Christians, however, have an entirely different view toward celebrating divine revelation. Although they deeply respect the Scriptures of the Old and New Testaments, their holidays center around the living Word of God. John 1:14-18 describes the Living Word—Jesus, as follows:


The Word became flesh and made his dwelling among us. We have seen his glory, the glory of the one and only Son, who came from the Father, full of grace and truth … For the law was given through Moses; grace and truth came through Jesus Christ. No one has ever seen God, but the one and only Son, who is himself God and is in closest relationship with the Father, has made him known (emphasis added).


The observance of Lent, for 40 days before Easter, is a season of “bright sadness” practiced in many of the more traditional churches.[5] Lent helps prepare people to celebrate Easter with appreciation for all that Christ suffered to redeem us. This year, Lent began with Ash Wednesday, on February 18th, using a biblical sign of repentance, and involves 40 days of fasting, prayer, almsgiving, and self-denial, together with scriptural reflections on the life of Christ. It recounts the 40 days of fasting and temptation in the wilderness that Jesus endured at the start of His ministry (Matthew 4:1-2).

This leads to the commemoration of Jesus’ triumphal entry into Jerusalem on a foal (Palm Sunday, March 24th) and the momentous events during the last week before His sacrifice on the cross. These events include Jesus washing the disciples’ feet and the Last Supper (Maundy Thursday, March 28th) and His crucifixion (Good Friday, March 29th). His releasing of captives from Hades while His body lay in the tomb (Ephesians 4:7-10) is memorialized next (Holy Saturday, March 30th), followed, at last, by the resurrection on Easter Sunday (March 31st). Easter vibrantly celebrates the resurrection of our Savior the Lord Jesus Christ and His triumph over sin and death.

Pentecost Sunday comes 50 days later, on May 19th, celebrating the baptism of the Holy Spirit (Acts 1:1-5) that was given after Jesus’ ascension to heaven, in which the Church was supernaturally empowered to fulfill the Great Commission that He gave to make more disciples throughout the world until He returns (Matthew 28:16-20)!

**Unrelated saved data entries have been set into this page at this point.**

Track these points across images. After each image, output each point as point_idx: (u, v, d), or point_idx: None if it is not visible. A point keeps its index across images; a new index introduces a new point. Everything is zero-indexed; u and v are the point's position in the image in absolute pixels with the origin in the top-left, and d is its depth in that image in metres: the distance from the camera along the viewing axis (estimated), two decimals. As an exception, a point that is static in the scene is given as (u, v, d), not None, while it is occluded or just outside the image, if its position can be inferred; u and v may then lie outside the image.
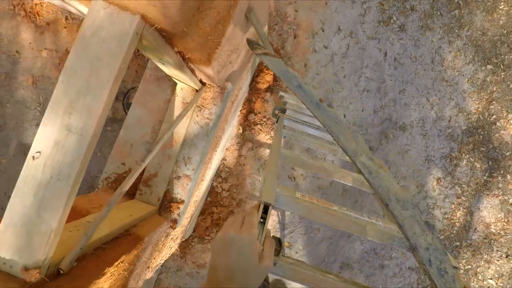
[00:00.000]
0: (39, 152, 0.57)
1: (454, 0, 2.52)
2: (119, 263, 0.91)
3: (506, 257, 2.56)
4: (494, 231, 2.56)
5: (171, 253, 1.87)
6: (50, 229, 0.59)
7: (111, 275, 0.88)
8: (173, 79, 1.25)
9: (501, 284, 2.56)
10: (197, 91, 1.27)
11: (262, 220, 0.58)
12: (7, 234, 0.59)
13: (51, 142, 0.56)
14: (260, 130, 2.42)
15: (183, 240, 2.33)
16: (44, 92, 2.44)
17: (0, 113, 2.44)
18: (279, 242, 0.61)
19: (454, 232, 2.55)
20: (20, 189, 0.59)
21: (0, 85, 2.40)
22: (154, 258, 1.42)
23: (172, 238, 1.60)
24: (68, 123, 0.56)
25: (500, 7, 2.51)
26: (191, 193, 1.43)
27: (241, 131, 2.41)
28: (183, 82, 1.23)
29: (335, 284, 0.54)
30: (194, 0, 0.60)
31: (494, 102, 2.55)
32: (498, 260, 2.55)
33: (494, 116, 2.56)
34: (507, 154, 2.53)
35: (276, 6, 2.51)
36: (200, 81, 1.26)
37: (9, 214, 0.59)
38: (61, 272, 0.68)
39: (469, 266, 2.55)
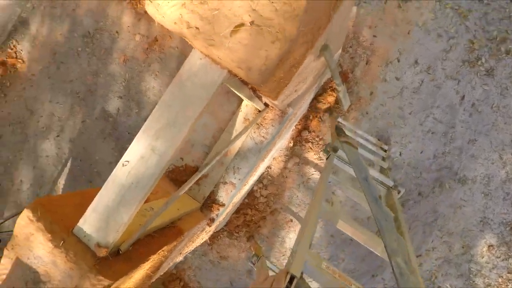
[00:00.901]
0: (127, 161, 0.72)
1: (563, 51, 2.23)
2: (161, 251, 1.06)
3: None
4: (544, 320, 2.27)
5: (201, 243, 2.04)
6: (122, 221, 0.75)
7: (152, 260, 1.04)
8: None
9: None
10: (259, 111, 1.37)
11: None
12: (92, 215, 0.76)
13: (138, 156, 0.71)
14: (310, 148, 2.46)
15: (215, 231, 2.50)
16: (131, 71, 2.78)
17: (94, 81, 2.85)
18: None
19: (494, 307, 2.32)
20: (108, 184, 0.75)
21: (99, 58, 2.80)
22: (187, 247, 1.59)
23: (206, 231, 1.75)
24: (154, 145, 0.69)
25: None
26: (232, 198, 1.56)
27: (291, 145, 2.48)
28: (249, 102, 1.34)
29: None
30: (275, 61, 0.69)
31: None
32: None
33: None
34: None
35: (354, 29, 2.48)
36: (264, 103, 1.35)
37: (97, 201, 0.76)
38: (120, 252, 0.84)
39: None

Jesus told Peter, “I will build my church, and the gates of Hades will not overcome it” (Matthew 16:18). This is where things get interesting. Islam rejects the written Word of God in the Bible, denies Jesus’ sacrifice on the cross, demotes Him from the Word of God (John 1:1-14) to merely a word from Allah, and even quotes Jesus as repudiating His own divinity (Quran 4:171, 5:116, 39:4)! The Quran assures Muslims that “it was not the devils who brought this Quran down” (Quran 26:210), which sets the stage for intense spiritual conflict. We will discuss this in our next blog, “Night of Power Encounter,” to help us understand the challenge we face as we seek to help our Muslim friends come to know the real Lord Jesus Christ who says, “I am the way and the truth and the life. No one comes to the Father except through me” (John 14:6).

[1] See Leviticus 23:15-21

[2] Islam uses an uncorrected lunar calendar instead of the familiar solar calendar, which causes its months to cycle through all the seasons every 33 years.

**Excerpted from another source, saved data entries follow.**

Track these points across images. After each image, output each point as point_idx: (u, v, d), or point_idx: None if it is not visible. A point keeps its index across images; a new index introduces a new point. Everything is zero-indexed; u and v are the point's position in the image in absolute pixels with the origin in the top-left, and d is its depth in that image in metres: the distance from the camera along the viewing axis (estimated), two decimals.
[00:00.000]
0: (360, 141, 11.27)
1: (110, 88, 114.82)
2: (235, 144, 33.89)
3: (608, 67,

[3] The four sacred months ordained by Allah are Dhu al-Qadah, Dhu al-Hijjah, Muharram, and Rajab, per Sahih Bukhari Volume 6, Book 60, Hadith 184 and the Quran 2:197, 217; 5:2, 9:2-5, 36-37. Ramadan is considered blessed as part of a group of months together with the months of Rajab and Shaban.

[4] For example, see Philip Jenkins, The New Faces of Christianity: Believing the Bible in the Global South, (Oxford University Press, 2006), 182; Paul-Gordon Chandler, Pilgrims of Christ on the Muslim Road: Exploring a New Path Between Two Faiths (Cowley Publications, 2008), 88.

[5] Lent is observed by Catholics, Lutherans, Anglicans, Moravians, United Protestants, and Orthodox churches, as well as by some Baptists, Methodists, Reformed churches, Presbyterians, Congregationalists, and others.